▸ Consignes
A: Dans le texte sur la cimenterie de Ciment McInnis, à combien est estimée la production annuelle de ciment du projet ?
B: Recopiez fidèlement le passage du texte sur la cimenterie de Ciment McInnis qui va de « Heurtel ignore toujours » jusqu'à « cimenterie en Gaspésie. ».
C: Poursuivez le texte sur la cimenterie de Ciment McInnis à partir de sa dernière phrase.

▸ Texte source
* * * *

Heurtel ignore toujours la quantité de GES qu’émettra Ciment McInnis en Gaspésie

David Heurtel
Photo: Archives Le Devoir David Heurtel

Le ministre de l’Environnement, David Heurtel, s’en est remis aux évaluations qui circulent dans les médias, mercredi, relativement aux émissions de gaz à effet de serre d’un projet de cimenterie en Gaspésie.

 

M. Heurtel a déclaré qu’il ne dispose d’aucune étude environnementale permettant d’estimer la quantité de GES qui pourrait découler de l’entrée en service de l’installation de Ciment McInnis.

 

Au cours des dernières semaines, M. Heurtel a été confronté aux estimations qui lui ont été soumises par des écologistes ainsi que l’opposition à l’Assemblée nationale, sans pouvoir répondre précisément. Greenpeace estime que le projet, dont la production est estimée à 2,2 millions de tonnes de ciment par année, ferait augmenter de plus de deux millions de tonnes par année les émissions de GES.

* * * *

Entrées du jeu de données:
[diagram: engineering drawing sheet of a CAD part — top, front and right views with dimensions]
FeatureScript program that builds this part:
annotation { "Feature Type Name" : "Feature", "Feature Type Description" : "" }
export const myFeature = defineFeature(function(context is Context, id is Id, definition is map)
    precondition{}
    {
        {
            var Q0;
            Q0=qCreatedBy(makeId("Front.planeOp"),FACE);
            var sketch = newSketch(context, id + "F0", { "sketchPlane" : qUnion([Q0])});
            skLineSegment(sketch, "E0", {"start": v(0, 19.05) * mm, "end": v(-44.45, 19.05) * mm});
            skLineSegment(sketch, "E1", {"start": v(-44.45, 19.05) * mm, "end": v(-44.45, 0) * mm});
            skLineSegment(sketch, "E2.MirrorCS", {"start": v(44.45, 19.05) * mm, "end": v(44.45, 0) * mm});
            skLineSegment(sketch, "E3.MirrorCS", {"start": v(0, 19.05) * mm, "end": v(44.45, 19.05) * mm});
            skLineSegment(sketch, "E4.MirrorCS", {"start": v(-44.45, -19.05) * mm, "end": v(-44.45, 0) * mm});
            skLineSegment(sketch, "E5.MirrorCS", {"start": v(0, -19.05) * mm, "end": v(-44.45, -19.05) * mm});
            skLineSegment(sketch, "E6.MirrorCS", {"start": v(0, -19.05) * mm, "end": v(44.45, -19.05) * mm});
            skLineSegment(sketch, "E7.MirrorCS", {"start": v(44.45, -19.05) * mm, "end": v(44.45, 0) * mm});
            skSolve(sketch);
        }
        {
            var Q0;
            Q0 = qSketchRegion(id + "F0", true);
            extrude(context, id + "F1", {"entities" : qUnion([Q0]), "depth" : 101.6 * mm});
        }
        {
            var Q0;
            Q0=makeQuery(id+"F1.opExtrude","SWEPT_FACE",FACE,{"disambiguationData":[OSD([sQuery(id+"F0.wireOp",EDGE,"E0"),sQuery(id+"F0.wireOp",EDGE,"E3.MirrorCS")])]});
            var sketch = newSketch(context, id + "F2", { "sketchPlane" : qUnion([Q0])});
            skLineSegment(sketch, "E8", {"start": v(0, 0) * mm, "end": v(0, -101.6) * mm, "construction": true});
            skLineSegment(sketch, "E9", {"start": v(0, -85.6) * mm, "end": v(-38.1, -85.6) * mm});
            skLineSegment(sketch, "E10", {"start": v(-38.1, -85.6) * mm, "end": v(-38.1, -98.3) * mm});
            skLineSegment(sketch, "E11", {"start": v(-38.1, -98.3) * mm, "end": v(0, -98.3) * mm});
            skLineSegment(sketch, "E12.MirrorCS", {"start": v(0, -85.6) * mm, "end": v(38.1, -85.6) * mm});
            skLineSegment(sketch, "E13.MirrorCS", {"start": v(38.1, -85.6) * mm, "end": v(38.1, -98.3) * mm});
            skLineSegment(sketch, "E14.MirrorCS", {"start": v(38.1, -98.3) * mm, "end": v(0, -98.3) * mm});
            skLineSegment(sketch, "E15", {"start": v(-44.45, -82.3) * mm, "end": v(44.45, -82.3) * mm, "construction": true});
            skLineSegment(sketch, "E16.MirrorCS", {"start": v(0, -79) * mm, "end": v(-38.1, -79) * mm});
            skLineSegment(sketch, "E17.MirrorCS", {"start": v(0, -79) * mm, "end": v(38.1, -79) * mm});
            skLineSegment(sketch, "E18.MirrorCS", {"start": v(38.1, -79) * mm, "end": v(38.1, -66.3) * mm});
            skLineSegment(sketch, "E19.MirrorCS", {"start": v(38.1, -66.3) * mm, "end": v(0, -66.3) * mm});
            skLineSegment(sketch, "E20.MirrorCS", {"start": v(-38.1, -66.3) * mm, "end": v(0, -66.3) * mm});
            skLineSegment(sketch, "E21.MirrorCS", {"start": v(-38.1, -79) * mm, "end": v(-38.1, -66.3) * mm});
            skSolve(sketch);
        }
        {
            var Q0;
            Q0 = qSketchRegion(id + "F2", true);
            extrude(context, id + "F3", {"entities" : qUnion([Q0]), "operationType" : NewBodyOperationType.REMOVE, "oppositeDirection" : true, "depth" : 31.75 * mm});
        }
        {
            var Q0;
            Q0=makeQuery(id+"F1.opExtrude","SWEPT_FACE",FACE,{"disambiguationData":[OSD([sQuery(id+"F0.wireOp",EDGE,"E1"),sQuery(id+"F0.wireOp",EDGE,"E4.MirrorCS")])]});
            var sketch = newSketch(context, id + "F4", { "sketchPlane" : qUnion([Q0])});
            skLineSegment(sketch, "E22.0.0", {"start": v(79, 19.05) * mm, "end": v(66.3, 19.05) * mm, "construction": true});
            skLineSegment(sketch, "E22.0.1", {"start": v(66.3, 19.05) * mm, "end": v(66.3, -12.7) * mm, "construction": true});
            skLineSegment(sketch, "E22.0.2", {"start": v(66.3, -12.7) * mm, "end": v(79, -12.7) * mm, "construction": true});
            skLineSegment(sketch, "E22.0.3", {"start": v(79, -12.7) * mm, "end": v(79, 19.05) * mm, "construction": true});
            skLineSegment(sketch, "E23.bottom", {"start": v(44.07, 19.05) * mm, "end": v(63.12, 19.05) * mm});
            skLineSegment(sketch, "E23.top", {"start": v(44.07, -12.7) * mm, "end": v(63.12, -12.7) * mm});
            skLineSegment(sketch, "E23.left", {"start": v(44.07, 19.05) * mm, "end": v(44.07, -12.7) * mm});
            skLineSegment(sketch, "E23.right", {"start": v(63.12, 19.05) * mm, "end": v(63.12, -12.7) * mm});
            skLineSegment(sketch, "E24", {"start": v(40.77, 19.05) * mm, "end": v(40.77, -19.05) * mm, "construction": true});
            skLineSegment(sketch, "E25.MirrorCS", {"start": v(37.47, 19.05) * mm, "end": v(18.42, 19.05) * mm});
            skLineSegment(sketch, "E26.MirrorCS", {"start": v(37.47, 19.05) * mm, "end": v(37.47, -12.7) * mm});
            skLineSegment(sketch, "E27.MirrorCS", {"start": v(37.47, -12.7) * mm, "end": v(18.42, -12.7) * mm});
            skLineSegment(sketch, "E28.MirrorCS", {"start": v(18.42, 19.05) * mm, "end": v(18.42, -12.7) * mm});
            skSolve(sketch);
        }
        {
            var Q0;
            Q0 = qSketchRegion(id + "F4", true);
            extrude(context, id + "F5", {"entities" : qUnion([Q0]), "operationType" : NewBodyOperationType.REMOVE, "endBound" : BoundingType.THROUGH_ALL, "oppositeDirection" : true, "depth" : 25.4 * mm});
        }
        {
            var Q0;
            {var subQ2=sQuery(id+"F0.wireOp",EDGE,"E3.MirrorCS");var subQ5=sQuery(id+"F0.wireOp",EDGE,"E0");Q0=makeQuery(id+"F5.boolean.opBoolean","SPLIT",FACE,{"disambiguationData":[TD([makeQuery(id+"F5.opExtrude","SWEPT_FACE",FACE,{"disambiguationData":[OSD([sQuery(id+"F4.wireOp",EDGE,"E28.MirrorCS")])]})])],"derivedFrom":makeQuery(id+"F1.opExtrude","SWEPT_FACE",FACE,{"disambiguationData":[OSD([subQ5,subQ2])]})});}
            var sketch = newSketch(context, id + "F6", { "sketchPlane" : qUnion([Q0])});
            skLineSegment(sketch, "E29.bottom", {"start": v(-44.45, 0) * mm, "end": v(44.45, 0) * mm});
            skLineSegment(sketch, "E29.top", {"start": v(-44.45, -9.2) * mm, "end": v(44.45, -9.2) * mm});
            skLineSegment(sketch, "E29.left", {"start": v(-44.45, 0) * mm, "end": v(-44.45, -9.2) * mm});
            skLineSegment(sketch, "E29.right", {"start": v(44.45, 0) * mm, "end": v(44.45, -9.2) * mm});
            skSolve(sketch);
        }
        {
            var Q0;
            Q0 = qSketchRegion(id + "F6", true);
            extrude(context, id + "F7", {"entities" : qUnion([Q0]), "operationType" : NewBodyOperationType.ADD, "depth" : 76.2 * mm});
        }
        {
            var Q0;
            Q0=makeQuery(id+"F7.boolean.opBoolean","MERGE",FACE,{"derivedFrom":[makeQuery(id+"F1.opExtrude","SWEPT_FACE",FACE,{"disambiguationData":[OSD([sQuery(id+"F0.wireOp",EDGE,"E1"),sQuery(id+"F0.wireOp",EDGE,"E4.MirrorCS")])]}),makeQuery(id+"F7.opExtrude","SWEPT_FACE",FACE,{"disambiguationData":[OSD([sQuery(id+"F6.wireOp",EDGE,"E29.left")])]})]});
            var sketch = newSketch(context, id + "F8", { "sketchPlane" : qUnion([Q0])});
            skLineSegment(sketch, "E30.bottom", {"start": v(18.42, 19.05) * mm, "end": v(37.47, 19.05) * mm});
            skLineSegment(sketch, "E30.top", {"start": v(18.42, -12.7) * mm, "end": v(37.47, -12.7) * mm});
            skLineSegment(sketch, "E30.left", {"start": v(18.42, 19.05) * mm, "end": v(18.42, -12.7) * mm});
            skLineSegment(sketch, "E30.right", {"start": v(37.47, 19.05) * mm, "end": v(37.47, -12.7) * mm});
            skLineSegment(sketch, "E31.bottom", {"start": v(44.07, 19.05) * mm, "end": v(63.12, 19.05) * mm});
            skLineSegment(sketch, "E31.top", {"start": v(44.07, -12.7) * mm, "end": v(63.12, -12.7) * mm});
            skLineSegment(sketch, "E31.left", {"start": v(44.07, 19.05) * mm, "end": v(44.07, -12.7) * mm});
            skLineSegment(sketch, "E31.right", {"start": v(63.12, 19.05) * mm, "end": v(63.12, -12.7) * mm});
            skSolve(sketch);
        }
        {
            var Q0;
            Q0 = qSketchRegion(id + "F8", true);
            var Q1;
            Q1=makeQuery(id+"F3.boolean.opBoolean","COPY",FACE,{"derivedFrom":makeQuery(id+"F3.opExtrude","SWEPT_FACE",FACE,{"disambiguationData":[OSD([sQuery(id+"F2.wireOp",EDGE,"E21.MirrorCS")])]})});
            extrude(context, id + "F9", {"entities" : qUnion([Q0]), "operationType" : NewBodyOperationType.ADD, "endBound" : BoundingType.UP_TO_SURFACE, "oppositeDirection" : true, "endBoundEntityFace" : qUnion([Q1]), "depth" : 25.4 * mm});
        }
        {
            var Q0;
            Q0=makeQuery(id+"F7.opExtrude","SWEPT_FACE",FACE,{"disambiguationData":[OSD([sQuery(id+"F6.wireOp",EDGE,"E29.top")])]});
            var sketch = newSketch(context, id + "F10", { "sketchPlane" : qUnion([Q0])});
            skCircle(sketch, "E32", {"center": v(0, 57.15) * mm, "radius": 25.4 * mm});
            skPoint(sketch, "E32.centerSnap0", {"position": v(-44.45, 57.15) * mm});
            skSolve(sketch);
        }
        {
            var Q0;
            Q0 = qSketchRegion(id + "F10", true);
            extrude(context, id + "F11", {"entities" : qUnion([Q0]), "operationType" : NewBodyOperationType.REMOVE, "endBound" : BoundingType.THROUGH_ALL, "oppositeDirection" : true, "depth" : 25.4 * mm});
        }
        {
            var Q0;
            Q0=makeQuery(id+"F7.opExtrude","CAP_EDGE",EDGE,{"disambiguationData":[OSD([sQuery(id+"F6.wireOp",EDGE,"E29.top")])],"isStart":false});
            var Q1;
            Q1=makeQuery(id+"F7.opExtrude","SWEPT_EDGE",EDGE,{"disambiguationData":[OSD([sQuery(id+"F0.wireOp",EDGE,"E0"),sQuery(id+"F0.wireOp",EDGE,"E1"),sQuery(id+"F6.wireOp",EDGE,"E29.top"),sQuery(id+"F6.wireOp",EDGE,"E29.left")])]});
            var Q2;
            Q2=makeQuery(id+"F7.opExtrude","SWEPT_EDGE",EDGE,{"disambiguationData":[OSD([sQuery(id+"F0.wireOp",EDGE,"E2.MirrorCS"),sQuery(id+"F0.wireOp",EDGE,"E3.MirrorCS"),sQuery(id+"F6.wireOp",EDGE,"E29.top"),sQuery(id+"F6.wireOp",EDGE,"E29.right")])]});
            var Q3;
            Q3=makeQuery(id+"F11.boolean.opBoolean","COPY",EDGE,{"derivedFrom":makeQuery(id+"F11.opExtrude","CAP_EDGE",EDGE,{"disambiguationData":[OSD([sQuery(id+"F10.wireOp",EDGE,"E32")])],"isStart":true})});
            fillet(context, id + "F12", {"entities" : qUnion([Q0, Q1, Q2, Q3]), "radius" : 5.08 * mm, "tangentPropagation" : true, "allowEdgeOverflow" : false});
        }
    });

* * * *

▸ Corrigé
A: 2,2 millions de tonnes de ciment par année.

B:
Heurtel ignore toujours la quantité de GES qu’émettra Ciment McInnis en Gaspésie

David Heurtel
Photo: Archives Le Devoir David Heurtel

Le ministre de l’Environnement, David Heurtel, s’en est remis aux évaluations qui circulent dans les médias, mercredi, relativement aux émissions de gaz à effet de serre d’un projet de cimenterie en Gaspésie.

C:
Avant son entrée au Conseil des ministres, M. Heurtel a affirmé que la seule estimation des GES dont il dispose est celle qui circule dans les médias, soit une quantité de 1,5 million à 2,2 millions de tonnes. « Au niveau des émissions de gaz à effet de serre, on revient encore à ce qu’on a dit, a-t-il dit. On n’a pas de chiffres précis encore parce que premièrement la cimenterie n’existe pas. Il n’y a que des prévisions, et j’ai les mêmes chiffres que vous, c’est des estimations. »

 

Selon M. Heurtel, rien dans les études dont le ministère dispose n’indique de prévisions de GES. « Dans les études je n’ai pas vu ça, a-t-il dit. […] Tout ce que j’ai à ce stade-ci, je n’ai pas plus d’informations que la semaine dernière. »

 

La semaine dernière, M. Heurtel a déclaré qu’il n’a pas le pouvoir de soumettre le projet à une évaluation du Bureau d’audiences publiques en environnement (BAPE), en raison d’un droit acquis. Il a affirmé qu’il est lié par une décision du précédent gouvernement péquiste qui a jugé recevables les études effectuées jusqu’ici par Ciment McInnis, dont le projet à Port-Daniel-Gascons a été amorcé avant des changements à la Loi sur la qualité de l’environnement en juin 1995.

 

« Ce n’est pas une décision politique, a-t-il dit.[…] Non, [je n’ai pas le pouvoir], pas de ma compréhension, pas avec les décisions gouvernementales qui ont déjà été prises. Au niveau environnemental, il y a déjà eu une décision qui a été prise en 2013, que les études environnementales étaient recevables. Une fois que ça, c’est fait, la question c’est : le projet est recevable environnementalement. Alors, il va de l’avant. »

 

Ciment McInnis a déposé son projet en mai 1995, soit un mois avant l’entrée en vigueur de la loi qui l’aurait soumis à l’examen du BAPE. L’annonce d’un appui financier du Parti québécois, en janvier dernier, a actualisé le projet.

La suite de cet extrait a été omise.